RACHEL MARTIN, HOST:

For more on this story, we're joined now by Perry Link. He's a professor and China scholar at the University of California, Riverside. And he joins us from the studios of KUCR in Riverside.

Welcome to the program, Professor Link.

PERRY LINK: I'm happy to be here.

MARTIN: So Chen Guancheng's case triggered all kinds of behind-the-scenes diplomatic maneuvering between the U.S. and China. Is that over now, now that Chen is in the United States? Or is this just the beginning of a new kind of diplomatic tangle?

LINK: Well, the tangle is finished for this particular case, it seems. But the problems of human rights in China are not problems of one or two people whose cases have to be "resolved," quote-unquote. It's a very deep, underlying long-term problem and we should view it that way.

MARTIN: I understand you followed a generation of Tiananmen Square dissidents after they had arrived in the United States.
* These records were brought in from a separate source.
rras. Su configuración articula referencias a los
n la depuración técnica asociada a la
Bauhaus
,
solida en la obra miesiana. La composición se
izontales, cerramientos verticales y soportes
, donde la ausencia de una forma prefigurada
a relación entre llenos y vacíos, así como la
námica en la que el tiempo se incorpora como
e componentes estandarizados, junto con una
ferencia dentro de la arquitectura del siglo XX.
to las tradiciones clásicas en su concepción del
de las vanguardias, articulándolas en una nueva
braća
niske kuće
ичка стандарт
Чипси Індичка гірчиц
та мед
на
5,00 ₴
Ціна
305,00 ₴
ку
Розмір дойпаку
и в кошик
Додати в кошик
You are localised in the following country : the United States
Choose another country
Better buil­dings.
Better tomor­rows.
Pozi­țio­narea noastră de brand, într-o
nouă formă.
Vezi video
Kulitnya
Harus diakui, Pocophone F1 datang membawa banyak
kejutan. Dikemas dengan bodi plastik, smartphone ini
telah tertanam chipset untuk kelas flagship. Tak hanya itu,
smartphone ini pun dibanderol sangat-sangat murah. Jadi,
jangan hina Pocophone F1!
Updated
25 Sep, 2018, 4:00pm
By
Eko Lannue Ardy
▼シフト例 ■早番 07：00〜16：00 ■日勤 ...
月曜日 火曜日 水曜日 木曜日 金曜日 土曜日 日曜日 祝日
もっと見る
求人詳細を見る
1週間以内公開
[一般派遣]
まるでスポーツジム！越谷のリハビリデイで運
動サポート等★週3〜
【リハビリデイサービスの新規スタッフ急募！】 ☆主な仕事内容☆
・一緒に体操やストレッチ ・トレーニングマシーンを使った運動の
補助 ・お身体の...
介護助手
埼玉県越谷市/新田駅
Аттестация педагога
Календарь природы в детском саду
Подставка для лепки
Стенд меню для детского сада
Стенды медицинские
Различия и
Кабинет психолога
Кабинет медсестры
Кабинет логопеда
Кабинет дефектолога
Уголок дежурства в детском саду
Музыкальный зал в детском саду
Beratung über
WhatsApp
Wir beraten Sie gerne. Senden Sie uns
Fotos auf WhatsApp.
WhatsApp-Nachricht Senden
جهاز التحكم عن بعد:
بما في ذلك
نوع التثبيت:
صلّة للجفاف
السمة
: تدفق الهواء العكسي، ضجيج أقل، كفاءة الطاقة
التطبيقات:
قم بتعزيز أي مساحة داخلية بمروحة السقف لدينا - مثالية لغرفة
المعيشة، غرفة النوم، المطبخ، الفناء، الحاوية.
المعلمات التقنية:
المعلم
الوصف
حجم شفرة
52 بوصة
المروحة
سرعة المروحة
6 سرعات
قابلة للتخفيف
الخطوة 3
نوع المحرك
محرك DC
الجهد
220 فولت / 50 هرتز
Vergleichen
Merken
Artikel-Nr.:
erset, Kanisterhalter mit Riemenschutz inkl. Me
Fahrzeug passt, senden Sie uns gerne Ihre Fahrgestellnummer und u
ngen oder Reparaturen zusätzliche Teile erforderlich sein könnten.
You even helped one get asylum. Based on that experience, what do you think is in store for Chen now?

LINK: The record of dissidents leaving China has changed pretty dramatically over the last 23 years, since the Tiananmen Massacre. At the time, the Chinese government was very angry to see people like Liu Binyan and Fang Lizhi and Fu Xiao Jun and many, many others who fled and congregated at the time at Princeton University, where I was teaching. There were about 25 of them. And the government didn't like that because they wanted them to come back. They were wanted and so on.

By now, I think we should say that the Chinese government's policy has changed about 180 degrees. Now, they're quite happy to see what they view as troublemakers like Chen Guangcheng be exiled, because the record over the last two decades of people who've come out has been that their influence inside China dramatically declines, and they feel frustrated. And their followers back in China feel frustrated.

So this exit of Chen Guangcheng is in one sense a win-win situation, because he and his family are now safe. And back in China they weren't and didn't feel that they were safe. And the Chinese government wins because it gets rid of a thorn in its side.

MARTIN: And this is a person with a different kind of background. I mean, unlike other very high-profile Chinese human rights dissidents, he is not an urban intellectual. He is someone who comes from the countryside, a very kind of commoner background. How does that set him apart?

LINK: You're quite right that that makes him different in a very important way. Because until now, the so-called dissidents in China have been overwhelmingly elite intellectuals - writers and professors and the like. And they have come out with sophisticated statements about what political reform ought to be, and what universal principles of human rights are and how they should apply to China.

But at another level in China, you've got very widespread discontent that bubbles up from the bottom. So the importance of a man like Chen Guangcheng is that he is one of those from-below people. He's self-taught in the law and he came from the bottom up helping women to resist forced abortions and so on. And then his reputation spread, especially because of the Internet. The Internet has made a huge difference in China.

So he is a ground-up hero, different from the traditional sort of dissident intellectual. And he brings together these two levels of an international level of awareness of human rights, and the bubbling discontent from below.

MARTIN: And as we heard, Chen is expected to study at New York University, expected to study law. How much influence can he have on the human rights situation in China when he's so far away?

LINK: He can't have nearly as much as he could've had, had he stayed in China. I think he himself knew that, but made the decision to leave simply out of fear for himself and his family. And no one can blame him. I certainly don't for that decision. That's his right to do.

But is it a loss for the - for what he could've done in China? Yes, I'm afraid it is.

MARTIN: Professor Perry Link of the University of California, Riverside, thanks so much for speaking with us.